Solutions disguised as requirements. "Use React Query" or "store user state in Redis" leaks implementation into the product layer. The PRD says "we need fast client-side updates"; engineering picks the tool. Crossing that line on an interview signals you do not trust your engineers — a red flag at senior levels.
No out of scope. Without this section, scope drifts and the feature triples in cost. Out of scope is not a list of things you forgot — it is the explicit fence you are building. Interviewers actively look for this section, and its absence is the most consistent reason mid-level candidates get dinged.
Ignoring non-functional requirements. Load time, accessibility, mobile constraints, internationalization. A feature can be "done" by every functional check and still be unusable on the median user's device. Always include at least one performance budget — for example, "p95 render under 300 ms on a 2019 Android device" — and one accessibility line.
Open questions hidden instead of named. Every non-trivial PRD has unresolved questions. Hiding them creates risk; listing them creates trust. A short "Open questions" section with three to five named uncertainties is a senior-PM tell — it shows you can sit with ambiguity instead of papering over it.
Related reading
- JTBD in product manager interviews
- Acceptance criteria — Given/When/Then for systems analysts
- Activation framework for product managers
- Guardrail metrics for A/B testing
- A/B testing for product managers
If you want to drill PRD critique and metric-design prompts every day, NAILDD is launching with 500+ PM interview cases built around exactly this pattern.
FAQ
How long should a PRD be?
Long enough that engineering can start without follow-up questions, and no longer. A small UX tweak fits on one page. A multi-team initiative may need five to ten. If your PRD exceeds ten pages, the most common cause is that you are smuggling implementation details or architecture diagrams into a product doc — push those into a separate technical design document and link to it.

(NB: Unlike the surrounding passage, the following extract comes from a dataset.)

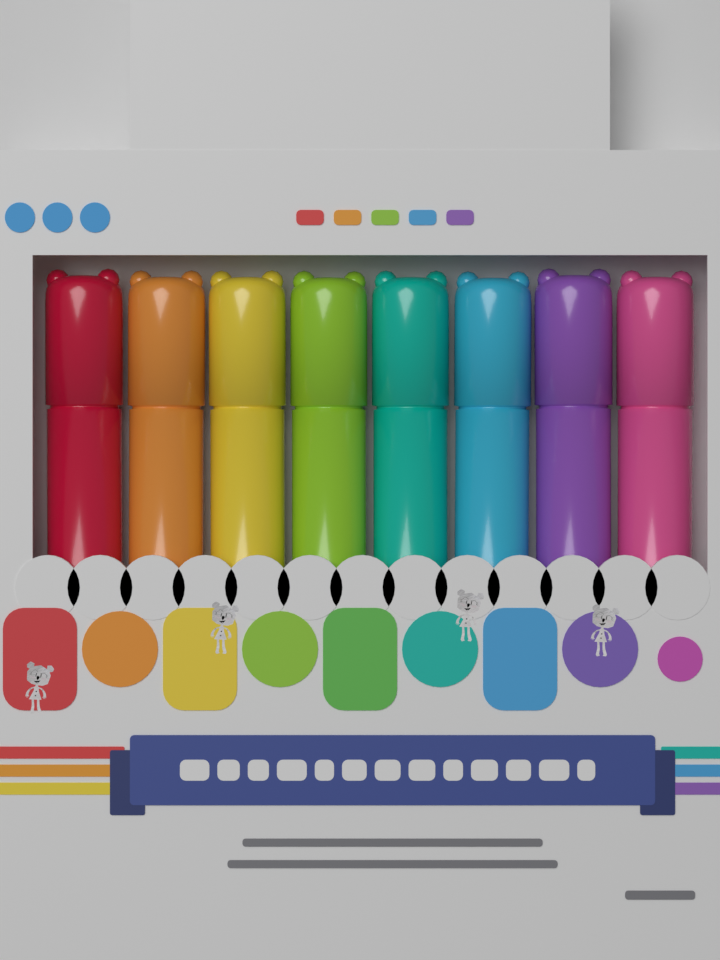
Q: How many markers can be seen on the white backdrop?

Who writes the PRD — the PM alone or with the team?
The first draft is the PM's job — you cannot outsource the thinking. The final version comes after review with engineering, design, and analytics. A PRD that has not been reviewed by at least one engineer and one designer is almost always missing edge cases or constraints. Interviewers will sometimes ask "who did you write this with?" — name your reviewers if you have them.
How is a PRD different from a brief or a spec?

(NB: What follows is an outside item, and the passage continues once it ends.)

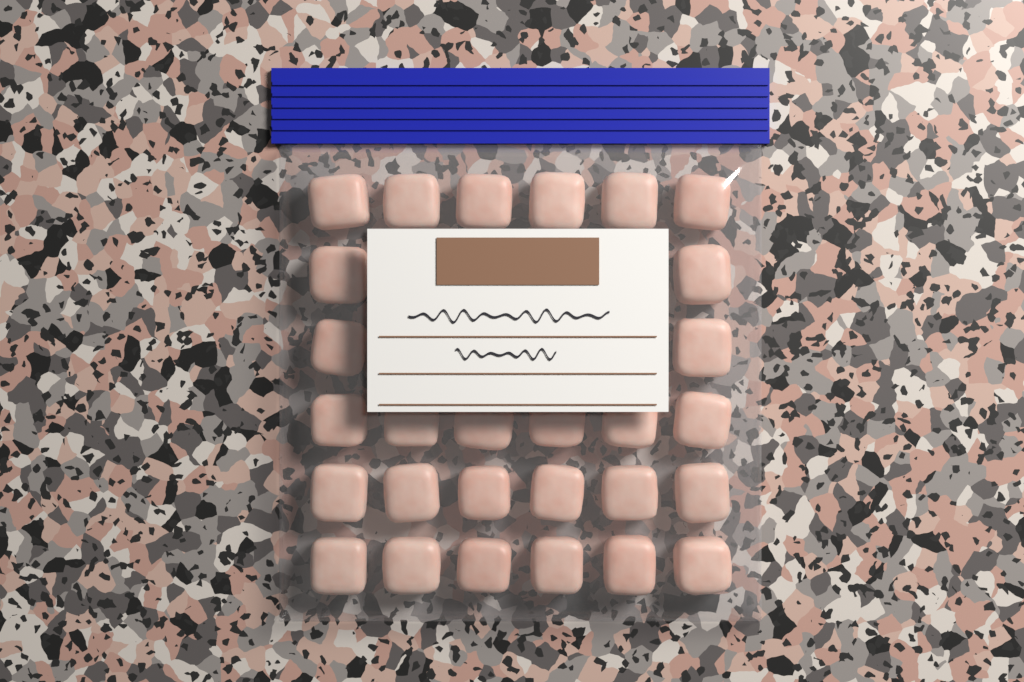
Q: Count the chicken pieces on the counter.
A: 28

A brief is the one-page idea pitch, written before the PM has done discovery. A PRD is the detailed product document for engineering to build against. A spec, in the traditional sense, is the engineering design document that comes after the PRD and translates the product requirements into a technical plan. Some teams blur these lines, especially in early-stage startups, but in mature orgs the three artifacts have distinct owners and review cycles.
Should I include wireframes or mockups in a PRD?

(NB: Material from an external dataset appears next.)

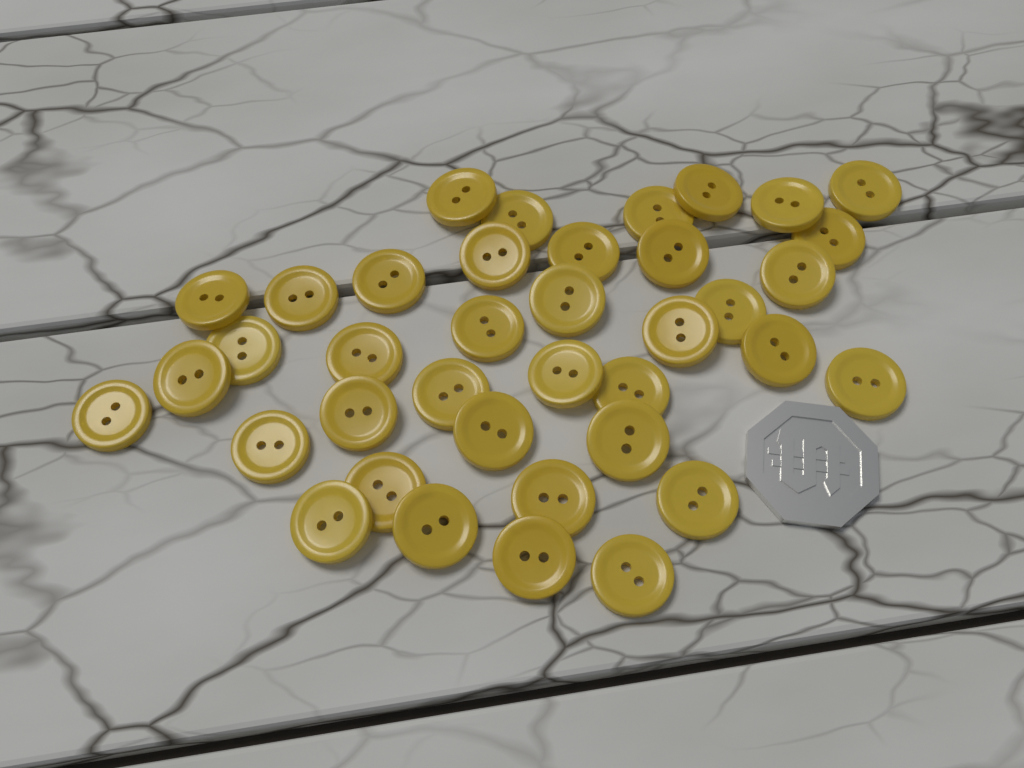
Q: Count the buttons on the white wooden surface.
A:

Low-fidelity sketches that clarify the user flow — yes, almost always. High-fidelity Figma exports — sometimes, but link to the source rather than embedding heavy images. The rule is: include visuals only when prose cannot communicate the flow. A page covered in design crops with no commentary signals the PM did not think through the logic themselves.
What is the single biggest mistake junior PMs make on this exercise?
Spending 20 of the 30 minutes on background and motivation, then running out of time before acceptance criteria, dependencies, and risks. Reverse the budget: five minutes on context, twenty on goals/metrics/stories/criteria, five on out of scope, dependencies, and risks. The back half of the doc is where senior signal lives.